In the simplest case, no state information is used, so the estimates are simply P(Y), i.e. the chance that the enemy robot will be struck at any particular angle, as measured so far. This is done by building-up a histogram/table of what angle you should have fired at to hit the enemy robot, each shot. of Clearly, this approach will only work well if the enemy robot's state is unimportant to the firing angle (i.e. if it is stationary, or always moving in a circle at constant speed and distance around your robot).

In more complex approaches, some state information is used. Unfortunately, in general state information is continuous, which means that it cannot be simply recorded to make a probability table, as can be done in the naive approach above. To solve this problem, the continuous state information is quantized into separate states. For example, the movement of the enemy might be quantized into three states (travelling left, staying still, travelling right). Three separate histograms can then be generated as above, showing hit angle frequencies, when the enemy state was each of the possibilities.

Unfortunately, this also means that the data set (observed hit angles) is being split into three, and so the data available becomes much more sparse. This reduces the accuracy of the estimated probabilities.

In more extreme cases, one might want to consider a large number of possible enemy states, e.g. two states for enemy direction, three for enemy speed, five for enemy distance, say. This results in 2*3*5=30 histograms to be constructed, which reduces the data in each historgram by a factor of 30 (assuming the data is equally spread). Clearly, this becomes a problem quite quickly as more states are added, especially given the typical data set (~20 shots per round).


Another possible approach would be to attempt to model the problem in a continuous way way, so that the conditional probabilities P(Y|X) can be directly pulled-out.

One way of doing this would be to estimate the probability density function using a Gaussian mixture model, for example. So, for any given current state (X), the probability of a hit for any given angle (Y) can be pulled-out.

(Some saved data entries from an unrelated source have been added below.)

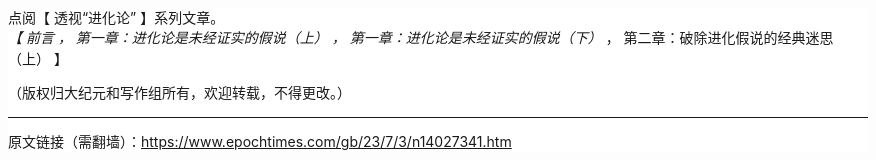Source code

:    点阅【
   <ok href="https://www.epochtimes.com/gb/tag/透视进化论.html">
    透视“进化论”
   </ok>
   】系列文章。
  </em>
  <br/>
  <em>
   【
   <ok href="https://www.epochtimes.com/gb/23/6/21/n14019941.htm">
    前言
   </ok>
   ，
   <ok href="https://www.epochtimes.com/gb/23/6/22/n14020737.htm">
    第一章：进化论是未经证实的假说（上）
   </ok>
   ，
   <ok href="https://www.epochtimes.com/gb/23/6/24/n14022170.htm">
    第一章：进化论是未经证实的假说（下）
   </ok>
  </em>
  ，
  <ok href="https://www.epochtimes.com/gb/23/6/29/n14024749.htm">
   第二章：破除进化假说的经典迷思（上）
  </ok>
  】
 </p>
 <p>
  （版权归大纪元和写作组所有，欢迎转载，不得更改。）
 </p>
 
 <div id="below_article_ad">
 </div>
</div>


---

原文链接（需翻墙）：https://www.epochtimes.com/gb/23/7/3/n14027341.htm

Equally, one might try to use a neural network to model the probability density function. There are various ways of doing this with a neural network; the approach that I would use would be to quantize the hit angles (Y) into a number of separate levels. For each, I would have a neural network (multi-layer perception) which would target the classification problem - estimating whether there will be a hit or not at that particular network's angle. In theory, the neural networks will converge to estimate the probability density function, thus solving the problem.


Vector quantization is another approach which could be used. The space of state vs hit angle could be considered as a set of vectors (points). A number of "representative vectors" could then be generated, using k-means, or the classic iterative Vector Quantization algorithm. The "representative vectors" have a neighbourhood which can be used either for segmentation as above, or the representative vector's Y's could be used directly as the estimated best Z' (though this may not work well in some cases).